KE: As an association, we need to support patients and their ability to access their therapies through a productive dialog with the global policymakers, both in terms of how plasma and the resulting therapies are regulated and reimbursed.  There is already an active dialog both among regulators and within the PPTA to better understand what is driving any changes in usage. One of the association’s priorities over the coming year is to invest more time and effort to really get a handle on how plasma protein therapies are being used and whether that use has changed over time. 

How has your experience with CSL Behring – in a variety of leadership roles – informed the way you’ll help guide the PPTA?

I have been fortunate to see CSL Behring from many different perspectives and it’s important that I apply those perspectives to my role with the PPTA as well.  While there are many important individual topics where the association can bring value, it’s very important that we understand how those topics are interrelated. We want to be laser focused on the priority areas where PPTA can really make a difference for the patients that rely on our important therapies. 

As you were starting your new role, the PPTA addressed Coronavirus (COVID-19). What should patients know about the safety of plasma-derived medicines?

Patients should know that existing manufacturing methods provide significant safety margins against viruses like COVID-19. This is a large-sized virus (approximately 120 nm in diameter). Its size and lipid envelope make it highly susceptible to steps with virus inactivation and removal capacity used during the manufacturing processes, such as pasteurization, solvent-detergent (S/D), low pH incubation, pasteurization, dry-heat treatment and virus filtration. More information is available on the PPTA website.

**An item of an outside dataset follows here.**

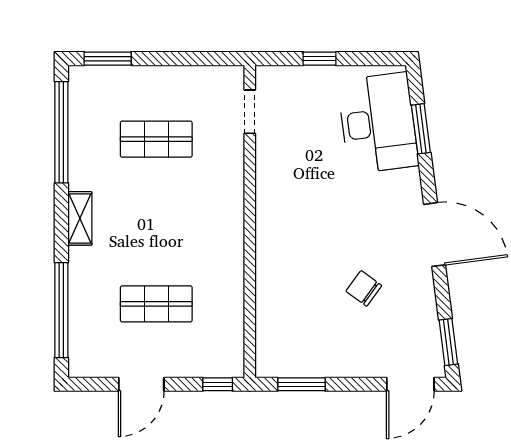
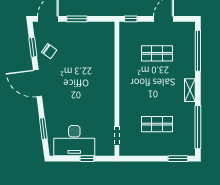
desk: (378, 123) -> (74, 141), moved, turned -83
chair: (364, 288) -> (49, 51), moved
window: (448, 342) -> (33, 47), moved
window: (301, 384) -> (77, 19), moved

With its campaign “How Is Your Day?” the PPTA profiled plasma donors as well as patients, giving vivid examples about how plasma therapies positively impact health and quality of life for many people. Do you plan on bringing “patient focus” to your new role?

The association needs to have a balanced focus between patients, donors and relevant stakeholders.  The “How is Your Day” campaign was initiated because PPTA recognized the need to also focus on the importance of donors without whom our therapies would not be possible; this campaign has been very well received by both donors and patients.